Support staff looking for BCB’s support
The Bangladesh Cricket Board (BCB) has come forward to provide one-time monetary support to non-contracted first-class cricketers who were taking part in the Bangabandhu Dhaka Premier League 2019-20 season, and the move was highly appreciated.
The BCB has already handed over cheques to respective clubs to support the cricketers in the wake of the coronavirus pandemic. This was done as the BCB apprehends that the DPL, which was postponed after the first round, may not resume anytime soon.
However, there are coaches, trainers and physios who work their socks off to ensure the game keeps rolling and these people earn their bread through the Dhaka league.

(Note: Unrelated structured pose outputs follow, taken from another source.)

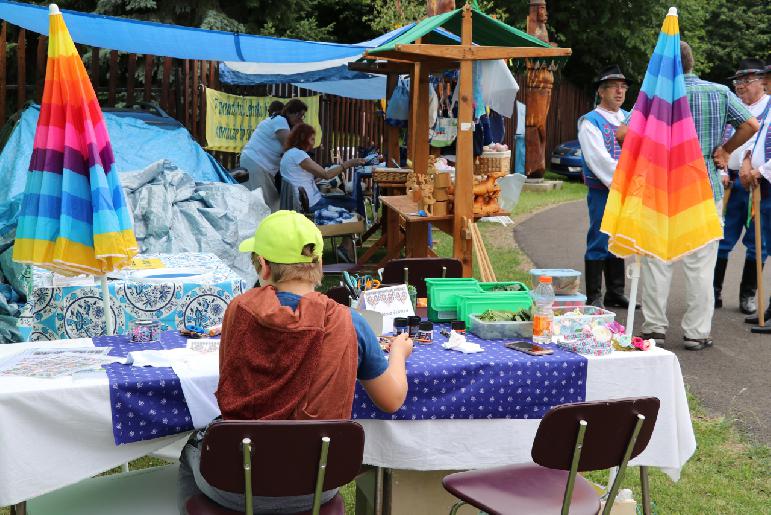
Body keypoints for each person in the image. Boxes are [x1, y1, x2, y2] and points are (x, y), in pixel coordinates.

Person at [177, 210, 413, 514]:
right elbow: (392, 399)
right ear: (319, 265)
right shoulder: (349, 322)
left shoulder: (239, 311)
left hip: (234, 484)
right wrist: (397, 354)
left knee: (190, 451)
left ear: (262, 266)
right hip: (316, 486)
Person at [639, 42, 758, 351]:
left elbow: (625, 134)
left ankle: (654, 329)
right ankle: (696, 332)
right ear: (691, 63)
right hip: (702, 183)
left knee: (656, 259)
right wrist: (726, 149)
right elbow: (751, 123)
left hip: (661, 184)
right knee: (700, 263)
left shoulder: (655, 95)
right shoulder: (718, 92)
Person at [714, 59, 770, 314]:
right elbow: (720, 145)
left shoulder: (770, 108)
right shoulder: (731, 107)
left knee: (758, 242)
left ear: (762, 82)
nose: (741, 86)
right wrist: (722, 170)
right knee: (722, 237)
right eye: (738, 81)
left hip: (763, 184)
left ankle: (748, 294)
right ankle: (713, 292)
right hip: (733, 183)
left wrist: (759, 170)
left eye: (747, 81)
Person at [577, 65, 633, 308]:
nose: (620, 92)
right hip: (604, 189)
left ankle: (615, 292)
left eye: (623, 87)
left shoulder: (630, 118)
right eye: (614, 87)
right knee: (600, 236)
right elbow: (597, 159)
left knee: (619, 237)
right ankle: (594, 295)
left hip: (626, 188)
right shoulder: (590, 122)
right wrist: (623, 181)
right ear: (601, 91)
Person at [280, 123, 364, 262]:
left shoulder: (289, 154)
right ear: (303, 138)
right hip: (313, 205)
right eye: (312, 139)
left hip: (309, 201)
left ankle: (346, 245)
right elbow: (326, 174)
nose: (313, 143)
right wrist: (347, 164)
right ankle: (346, 246)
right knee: (353, 205)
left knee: (348, 202)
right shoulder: (298, 155)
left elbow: (310, 176)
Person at [742, 60, 771, 325]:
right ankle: (769, 308)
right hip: (764, 182)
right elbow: (759, 140)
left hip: (767, 179)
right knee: (764, 244)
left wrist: (761, 171)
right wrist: (750, 159)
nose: (765, 82)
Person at [240, 99, 308, 211]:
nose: (301, 119)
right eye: (299, 115)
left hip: (259, 165)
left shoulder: (281, 121)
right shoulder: (280, 121)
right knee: (261, 205)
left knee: (272, 202)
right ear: (289, 112)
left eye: (302, 116)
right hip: (256, 163)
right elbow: (289, 146)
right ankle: (259, 228)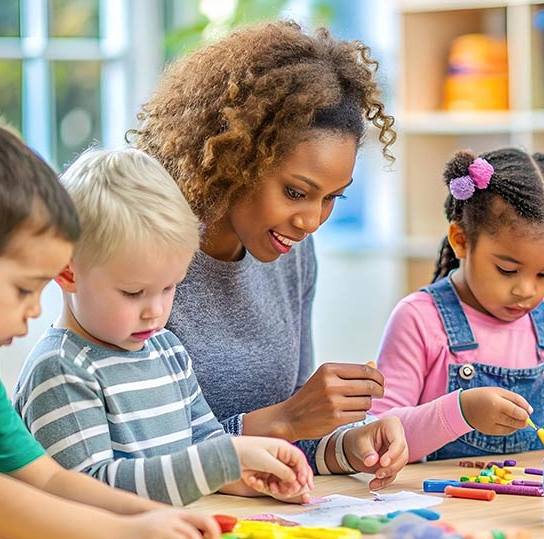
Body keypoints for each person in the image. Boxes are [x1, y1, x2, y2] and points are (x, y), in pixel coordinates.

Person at [131, 20, 406, 487]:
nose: (312, 221)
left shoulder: (294, 254)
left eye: (331, 197)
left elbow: (291, 436)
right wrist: (286, 419)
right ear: (237, 160)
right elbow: (137, 455)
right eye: (296, 191)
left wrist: (346, 444)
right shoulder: (146, 252)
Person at [0, 112, 220, 539]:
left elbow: (50, 480)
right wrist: (121, 538)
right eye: (24, 289)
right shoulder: (53, 364)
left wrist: (148, 516)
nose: (35, 309)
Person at [14, 148, 313, 507]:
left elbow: (204, 444)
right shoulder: (61, 369)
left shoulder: (166, 349)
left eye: (169, 287)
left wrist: (249, 474)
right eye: (133, 292)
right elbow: (90, 490)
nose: (155, 311)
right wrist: (220, 462)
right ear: (68, 272)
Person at [371, 148, 544, 461]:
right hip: (448, 504)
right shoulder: (418, 318)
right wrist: (460, 412)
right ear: (461, 240)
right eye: (507, 270)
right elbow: (379, 434)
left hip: (528, 502)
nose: (526, 290)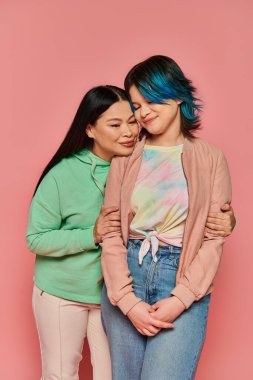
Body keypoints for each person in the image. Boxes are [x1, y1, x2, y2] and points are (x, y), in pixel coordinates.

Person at [101, 55, 235, 380]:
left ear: (177, 96)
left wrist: (180, 299)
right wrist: (127, 301)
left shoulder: (211, 158)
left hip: (183, 277)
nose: (143, 111)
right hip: (127, 276)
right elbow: (110, 233)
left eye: (152, 99)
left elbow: (215, 237)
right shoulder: (125, 157)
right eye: (136, 104)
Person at [26, 85, 140, 380]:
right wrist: (92, 234)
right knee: (61, 375)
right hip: (62, 292)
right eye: (115, 124)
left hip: (113, 296)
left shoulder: (141, 166)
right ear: (90, 129)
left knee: (115, 375)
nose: (128, 131)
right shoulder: (63, 174)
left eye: (132, 121)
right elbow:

Although the cricketers have got the financial support from the BCB, the coaches and the support staff remain overlooked in these testing times, with their livelihoods heavily dependent on such remuneration.
Among the twelve DPL clubs, each have at least four to five support staff which includes head coach, assistant coach, physio and trainer.
There are a few coaches who are among paid employees of the BCB such as Khaled Mahmud and Foisal Hossain Dickens, both working for Abahani. There are others like Talha Jubair, Rajin Saleh, Sohel Islam, Alamgir Kabir who are among the paid employees of the BCB.
But coaches of half of those twelve clubs are not enlisted as BCB's employees and they mostly rely on earnings from the DPL, which is currently suspended indefinitely.
Mamunur Rashid Sumon, an assistant coach of Legends of Rupganj team, is one those coaches who is not a BCB employee and one whose livelihood depends on earnings from the DPL.
Since it is still not certain when the league will resume again, Sumon is passing anxious time at home and looking forward for support from the BCB.
"Like the non-contracted cricketers got one-time monetary support from the BCB, we, the support staff, also expect something like that. As I have taken coaching as a profession, I have no other income source except for cricket and DPL is one of the biggest sources of income for me. Although I am also a coach of a cricket academy, but that too has stopped due to the coronavirus. BCB is our guardian and I expect the board will consider our situation too. Things are getting really difficult everyday," Sumon told The Daily Star yesterday.
As the future seems uncertain for many due to the growing spread of the virus, the affluent cricket board should extend its support, not just towards the cricketers but also towards people who work behind the scene.